🌎 Anomaly Detection In Network Services
# Task
At Frontier Communications, one of the high-reaching goals on our team's blueprint for the year involved an implementation of predictive analytics that support teams could operationalize. Our team aimed to harness the enormous datasets at Frontier, and develop machine learning models to proactively address customer issues, with a particular focus on our copper network customers. These customers contributed substantially to the bottom line; it followed then that detecting anomalous network behavior and sending reports to operations teams could sustain customer satisfaction and reduce churn.
# Implementation
I positioned myself in the front seat and took this initiative from 0 to 1. I scoped out the data requirements, built the ETL pipelines, and delivered a robust anomaly detection platform that could ingest data from millions of customers and label problematic outliers daily. Model outputs were exposed in an internal data table for network operations teams.
In detail, Frontier works with near-petabyte-scale data, and so distributed learning frameworks (i.e., PySpark) supplied the only viable solution for training a perfomant machine learning model. SynapseML is a distributed learning Python library from Microsoft that is compatible with anomaly detection tasks. In combination with other libraries such as MLflow and HyperOpt, the SynapseML package (specifically its isolation forest1 class) comprised a complete end-to-end solution for training a model on a not-insignificant amount of sample data.
The hyperopt
package provided a means to select the best hyperparameters during training. However, with unsupervised learning problems, it can be sort of an art to determine which model is best. Something new I experimented with was using a quantitative measure of model performance to guide hyperparameter optimization. emmv
is a package that provided functions for computing excess-mass and mass-volume metrics. More information can be found here.
# Outcomes
In accordance with CI/CD principles, anomaly detection models were regularly retrained on recent data to mitigate model drift, with deployments being managed a la MLflow's version control framework. In operation, the model generates the topmost outliers every day and ranks them via anomaly scores, and tabulates the results in a dashboard table accessible by internal teams. Backed by serverless architecture, operations teams could query the dashboard and efficiently scour the most egregious network issues.
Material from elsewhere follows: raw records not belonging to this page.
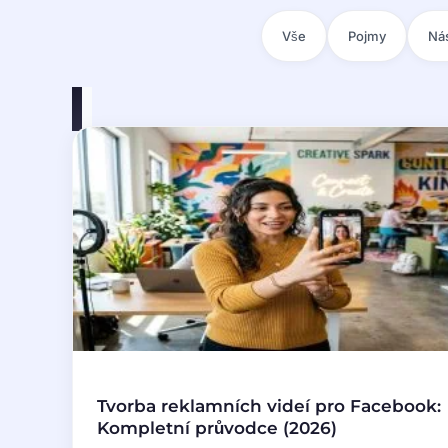
Vše
Pojmy
Nás
Tvorba reklamních videí pro Facebook:
Kompletní průvodce (2026)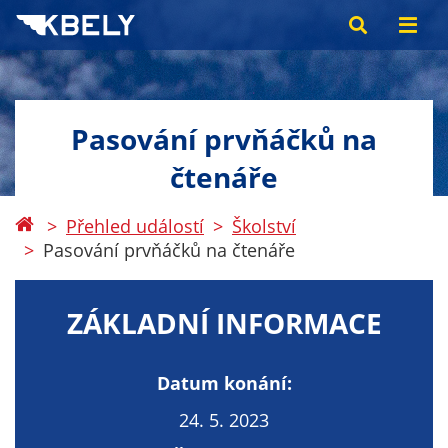
Pasování prvňáčků na
čtenáře
Přehled událostí
Školství
Pasování prvňáčků na čtenáře
ZÁKLADNÍ INFORMACE
Datum konání:
24. 5. 2023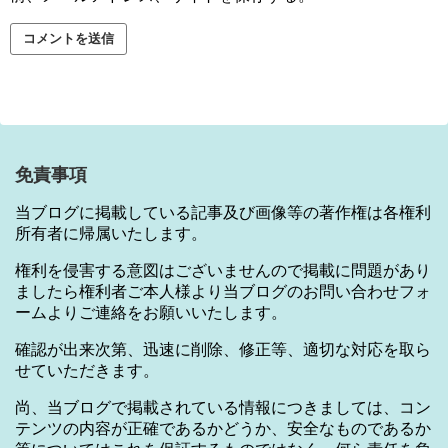
免責事項
当ブログに掲載している記事及び画像等の著作権は各権利
所有者に帰属いたします。
権利を侵害する意図はございませんので掲載に問題があり
ましたら権利者ご本人様より当ブログのお問い合わせフォ
ームよりご連絡をお願いいたします。
確認が出来次第、迅速に削除、修正等、適切な対応を取ら
せていただきます。
尚、当ブログで掲載されている情報につきましては、コン
テンツの内容が正確であるかどうか、安全なものであるか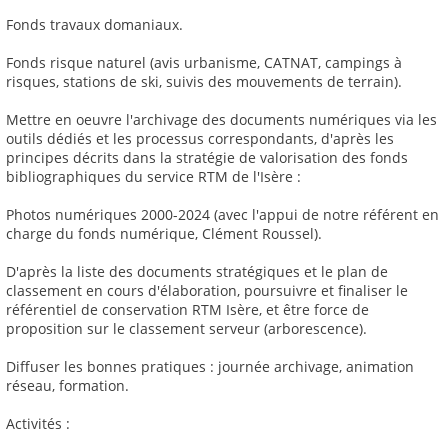
Fonds travaux domaniaux.
Fonds risque naturel (avis urbanisme, CATNAT, campings à
risques, stations de ski, suivis des mouvements de terrain).
Mettre en oeuvre l'archivage des documents numériques via les
outils dédiés et les processus correspondants, d'après les
principes décrits dans la stratégie de valorisation des fonds
bibliographiques du service RTM de l'Isère :
Photos numériques 2000-2024 (avec l'appui de notre référent en
charge du fonds numérique, Clément Roussel).
D'après la liste des documents stratégiques et le plan de
classement en cours d'élaboration, poursuivre et finaliser le
référentiel de conservation RTM Isère, et être force de
proposition sur le classement serveur (arborescence).
Diffuser les bonnes pratiques : journée archivage, animation
réseau, formation.
Activités :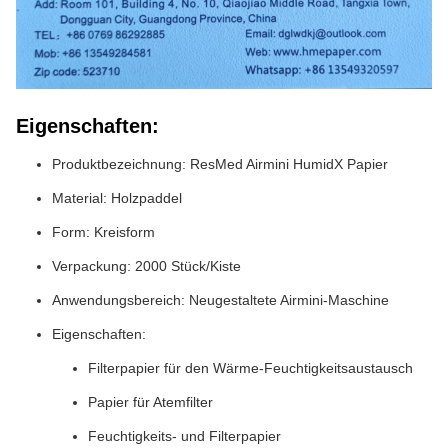
Eigenschaften:
Produktbezeichnung: ResMed Airmini HumidX Papier
Material: Holzpaddel
Form: Kreisform
Verpackung: 2000 Stück/Kiste
Anwendungsbereich: Neugestaltete Airmini-Maschine
Eigenschaften:
Filterpapier für den Wärme-Feuchtigkeitsaustausch
Papier für Atemfilter
Feuchtigkeits- und Filterpapier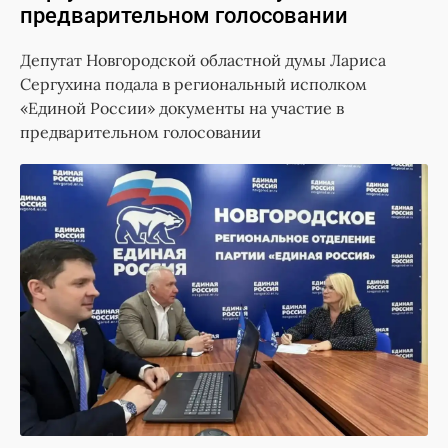
предварительном голосовании
Депутат Новгородской областной думы Лариса
Сергухина подала в региональный исполком
«Единой России» документы на участие в
предварительном голосовании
Overall, this project represented a significant achievement for advancing Frontier's network analytics capabilities. By leveraging Frontier's literal data gold mine, this anomaly detection solution empowered operations teams and enabled a more proactive approach to solving customer network issues.
# Notes
1. Isolation forests are, like you might have guessed, a variant of random forest models. Each tree aims to partition a sample of the feature space until individual data points are isolated. Anomaly scores are computed based on the smallest average distance from the root across all trees. In other words, anomalies get isolated close to the root because the tree does not need very many partitions to do so.